A.4. Boundary condition for the tensor b
When simulating the viscoelastic fluid flow in OpenFOAM, the boundary condition for the elastic stress on the wall needs to be explicitly implemented, in order to obtain the stress gradient of the centre point of a grid element close to the wall (Alves et al. Reference Alves, Oliveira and Pinho2021). In our numerical simulation, the b tensor adopts the linear extrapolation boundary condition on the channel walls and the no-flux boundary condition on the cylinder wall. These uneven implementations are based on the following considerations. First, if the linear extrapolation boundary condition is imposed on the cylinder wall, a very small time step should be used in the simulation. For example, for the parameter set (BR, β, L 2) = (75 %, 0.59, 40 000), the dimensionless time step must be set as 6.25 × 10−5. It takes more than one month for the simulation to reach statistically steady state with parallel computing on 40 CPU cores. Second, if the linear extrapolation boundary condition is imposed on the cylinder wall, the simulation results show an unstable trend.
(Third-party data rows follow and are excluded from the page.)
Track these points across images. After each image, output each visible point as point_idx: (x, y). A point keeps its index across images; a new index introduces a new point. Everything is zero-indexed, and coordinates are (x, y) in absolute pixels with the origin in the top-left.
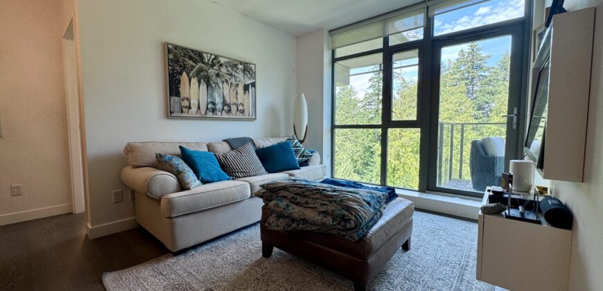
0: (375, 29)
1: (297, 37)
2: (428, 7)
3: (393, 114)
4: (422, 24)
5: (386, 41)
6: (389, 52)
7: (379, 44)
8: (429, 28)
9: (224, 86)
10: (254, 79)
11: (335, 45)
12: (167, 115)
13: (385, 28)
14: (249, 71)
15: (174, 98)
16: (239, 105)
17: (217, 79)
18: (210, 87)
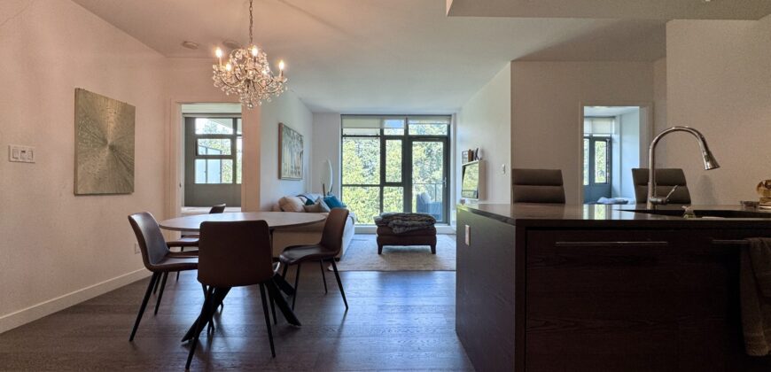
0: (376, 122)
1: (313, 114)
2: (407, 119)
3: (387, 178)
4: (403, 127)
5: (382, 131)
6: (383, 138)
7: (378, 132)
8: (406, 131)
9: (295, 154)
10: (302, 147)
11: (344, 125)
12: (280, 177)
13: (382, 123)
14: (301, 141)
15: (283, 164)
16: (299, 168)
17: (293, 149)
18: (292, 155)
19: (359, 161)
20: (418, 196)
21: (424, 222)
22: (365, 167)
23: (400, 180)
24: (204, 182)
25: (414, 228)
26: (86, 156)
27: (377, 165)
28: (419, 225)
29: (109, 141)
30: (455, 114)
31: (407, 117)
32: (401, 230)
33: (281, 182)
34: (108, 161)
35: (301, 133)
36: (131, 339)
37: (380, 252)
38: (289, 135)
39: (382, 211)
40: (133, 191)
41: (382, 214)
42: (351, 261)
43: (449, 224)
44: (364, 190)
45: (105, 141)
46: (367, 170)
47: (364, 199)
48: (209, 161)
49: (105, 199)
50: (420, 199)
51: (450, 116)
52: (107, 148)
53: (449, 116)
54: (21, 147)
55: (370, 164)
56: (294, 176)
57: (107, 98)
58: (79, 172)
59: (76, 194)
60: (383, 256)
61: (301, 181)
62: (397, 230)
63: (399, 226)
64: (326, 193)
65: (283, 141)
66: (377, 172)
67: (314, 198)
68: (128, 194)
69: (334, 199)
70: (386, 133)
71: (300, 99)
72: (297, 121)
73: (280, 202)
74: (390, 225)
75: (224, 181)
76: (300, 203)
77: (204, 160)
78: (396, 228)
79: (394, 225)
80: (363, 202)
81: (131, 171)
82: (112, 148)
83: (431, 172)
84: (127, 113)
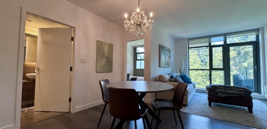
0: (207, 40)
1: (175, 40)
2: (225, 36)
4: (223, 40)
5: (210, 44)
6: (211, 47)
7: (207, 44)
8: (225, 42)
9: (167, 57)
10: (170, 54)
11: (190, 43)
12: (160, 66)
13: (210, 40)
14: (170, 52)
15: (161, 61)
16: (169, 62)
17: (166, 55)
18: (165, 58)
19: (199, 59)
20: (234, 76)
21: (241, 92)
22: (202, 62)
23: (222, 67)
24: (140, 68)
25: (233, 95)
26: (99, 61)
27: (208, 60)
28: (237, 94)
29: (106, 56)
30: (263, 28)
31: (225, 35)
32: (224, 95)
33: (160, 68)
34: (105, 62)
35: (170, 49)
36: (98, 126)
37: (210, 105)
38: (164, 49)
39: (211, 82)
40: (112, 71)
41: (211, 85)
42: (193, 107)
43: (260, 93)
44: (202, 71)
45: (104, 56)
46: (203, 63)
47: (202, 75)
48: (142, 61)
49: (105, 74)
50: (236, 77)
51: (259, 29)
52: (105, 58)
53: (257, 30)
54: (83, 58)
55: (204, 60)
56: (166, 66)
57: (105, 43)
58: (97, 65)
59: (96, 72)
60: (212, 108)
61: (170, 68)
62: (220, 95)
63: (223, 93)
64: (181, 73)
65: (161, 52)
66: (208, 64)
67: (175, 75)
68: (111, 72)
69: (185, 76)
70: (212, 44)
71: (169, 35)
72: (168, 44)
73: (159, 77)
74: (216, 91)
75: (142, 68)
76: (168, 77)
77: (140, 61)
78: (220, 94)
79: (219, 92)
80: (202, 76)
81: (112, 65)
82: (106, 58)
83: (240, 63)
84: (111, 46)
For example, the upstream recirculation behaves symmetrically in the experiment of Haward et al. (Reference Haward, Hopkins, Varchanis and Shen2021). However, the corresponding flow field at (BR, β, L 2, Wi) = (75 %, 0.59, 40 000, 9) exhibits obvious asymmetric behaviour, which implies that too strong a disturbance is introduced into the simulation. Finally, if the no-flux boundary condition is imposed on both the channel walls and the cylinder wall, the upstream recirculation only occurs at very high Wi in the simulation. The deviation between the numerical and experimental results is unacceptable.
Figure 32 shows the variations of LD and the root-mean-square LD with Wi at (BR, β, L 2) = (75 %, 0.59, 40 000) using different boundary conditions for the tensor b on the cylinder wall. The boundary condition has a noticeable effect on Wic and the overall upstream recirculation behaviour. The time-averaged u velocity contours and streamlines and the corresponding urms distribution at (BR, β, L 2, Wi) = (75 %, 0.59, 40 000, 9) are presented in figures 33(a) and 33(b), respectively. The simulation is performed based on the linear extrapolation boundary condition for the tensor b on the cylinder wall. The flow asymmetry can be clearly seen in the urms distribution in figure 33. The flow asymmetry parameter I is also computed and compared. The value of I is 0.0423 for the liner extrapolation boundary condition and 0.0335 for the no-flux boundary condition. Compared with that for the no-flux boundary condition, flow fluctuation is more severe for the liner extrapolation boundary condition, which results in more additional elongational viscosity and thus larger drag force. The comparison indicates that the results obtained by the no-flux boundary condition on the cylinder wall are closer to the experimental observations, which is therefore adopted in the present study.
Figure 32. Variation of (a) LD and (b) root-mean-square LD with Wi at (BR, β, L 2) = (75 %, 0.59, 40 000) for different boundary conditions of the tensor b on the cylinder wall. Here IW and DW denote the increasing and decreasing Wi processes, respectively.
Figure 33. (a) The time averaged u velocity contours and streamlines and (b) the corresponding urms distribution at (BR, β, L 2, Wi) = (75 %, 0.59, 40 000, 9). The linear extrapolation boundary condition for the tensor b is imposed on the cylinder wall.